Ayrıca denk gelip Tommy'i kurtardıkları şeytan ayinimsi olay Ku Klux Klanı'na bir atıf gibiydi, zira o sahnede ırkçılık söz konusuydu, özellikle bir siyahi kurban etmek istiyorlardı.
Bu ayin sahnesinde maskesinin altından yenilikçi vurgusuyla propaganda yapan başkan adayının çıkması da şaşırtıcıydı. Film bu açılardan Amerikan siyasetine dair eleştiriler de dile getiriyor gibiydi ama ben pek yakalayabildiğimi söyleyemeyeceğim.
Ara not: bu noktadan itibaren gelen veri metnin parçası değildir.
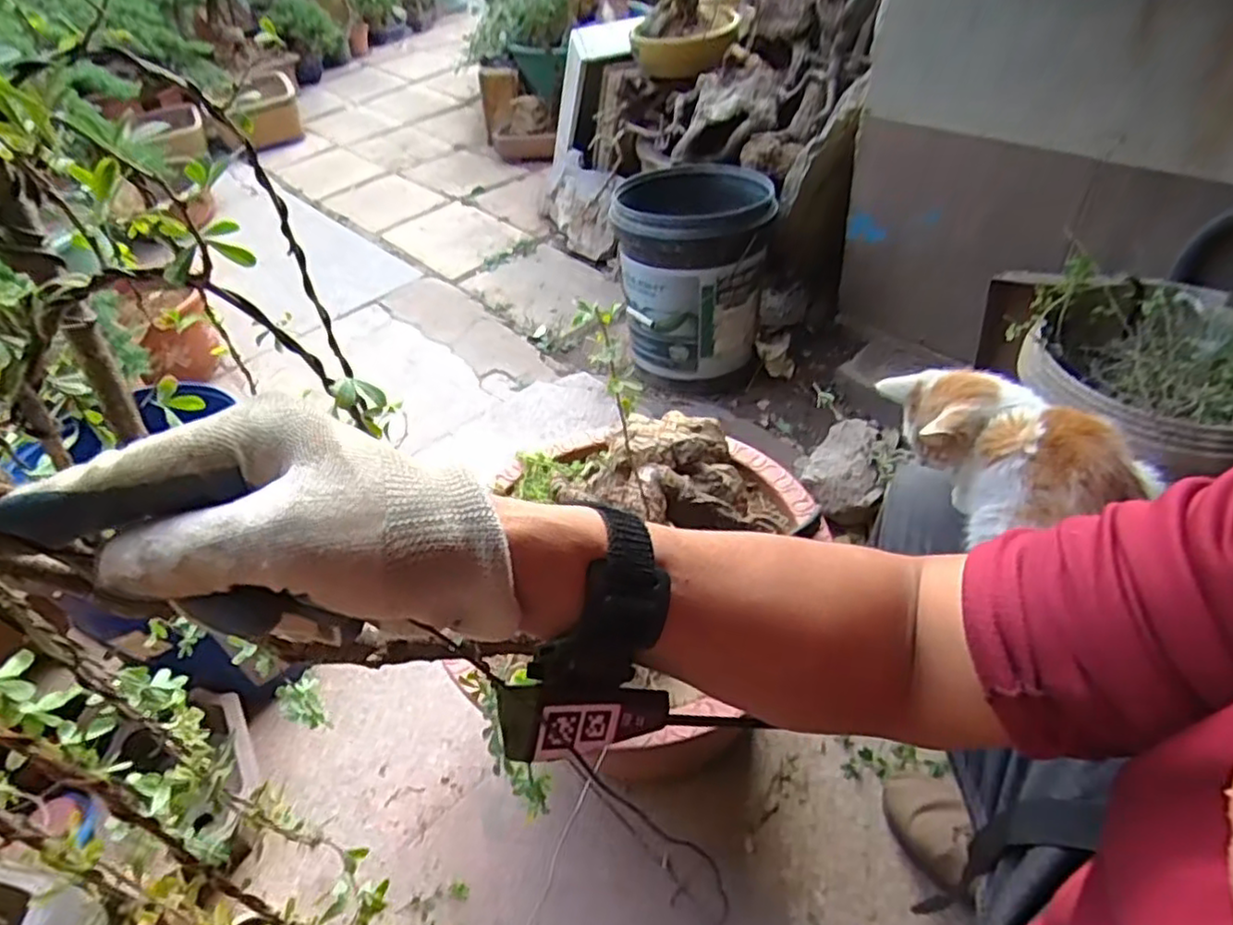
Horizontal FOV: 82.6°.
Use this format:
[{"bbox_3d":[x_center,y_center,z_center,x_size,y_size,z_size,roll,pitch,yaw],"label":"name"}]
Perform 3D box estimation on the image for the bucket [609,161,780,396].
[{"bbox_3d":[0.158,-0.365,1.406,0.291,0.367,0.302,-3,43,6],"label":"bucket"}]

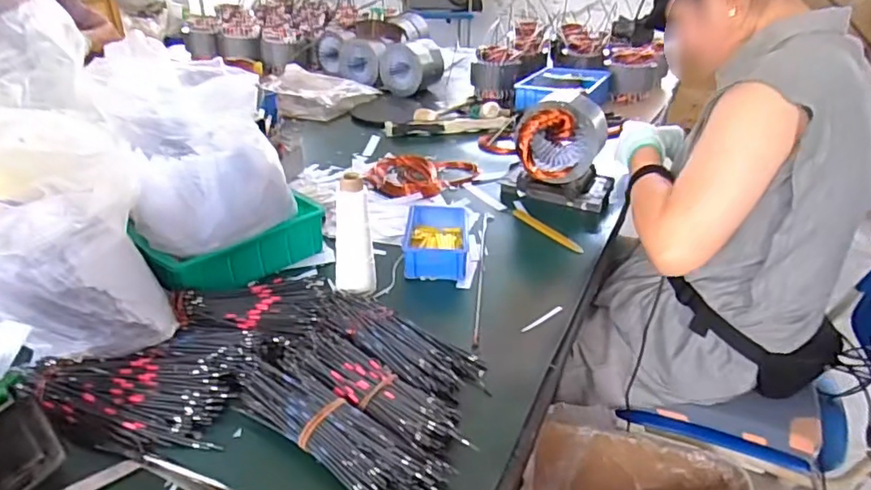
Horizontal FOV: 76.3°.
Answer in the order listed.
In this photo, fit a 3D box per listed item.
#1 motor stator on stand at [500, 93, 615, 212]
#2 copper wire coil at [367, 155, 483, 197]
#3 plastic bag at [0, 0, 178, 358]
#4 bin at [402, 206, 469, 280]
[{"bbox_3d":[0.237,-0.177,1.030,0.194,0.175,0.117,10,31,13],"label":"motor stator on stand"},{"bbox_3d":[-0.038,-0.148,1.143,0.205,0.026,0.171,-25,40,-38],"label":"copper wire coil"},{"bbox_3d":[-0.494,-0.115,0.661,0.193,0.163,0.523,-18,62,-30],"label":"plastic bag"},{"bbox_3d":[0.003,-0.012,0.881,0.097,0.044,0.174,3,30,2],"label":"bin"}]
Big Dan'in İncil ile kandırması kısmı da kendi çıkarları uğruna insanları aldatmak için dinin kullanılmasına eleştiri olarak aldığım bir kısımdı.
Başka dini motifler de söz konusuydu filmde. Nehirde Delmar'ın vaftiz sahnesi gibi. Ama bu kısımların bir eleştirisi veya bir mânâsı varsa da yorumlayabilecek kadar bilgiye sahip değilim. Bunun etkisi de olabilir lakin biraz fuzuli uzatılmış hissiyatı verdi o kısımlar.
Yine de din ve hayat bağlamında insanın hatalarından, günahlarından arınması, gerçek kurtuluş nasıl olur üzerine düşündürmesi de filmin güzel yanlarındandı. Aradıkları parayı bulamadılar ama hayatta umduklarından bambaşka pek çok hazine buldular.
.
.
.
.
.
.
.
.
.
.
.
.
.
.
.
⚠️Spoiler bitti⚠️
Kısacası izlemesi keyifli bir filmdi ama biraz daha komedi unsuru eklenseydi, izleyiciyi daha iyi tutardı diye düşünüyorum. Bu hâliyle arada biraz sıktı. Gereksiz uzatılmış hissiyatı veren sahnelerin olması filmin akışını birazcık sekteye uğratmış.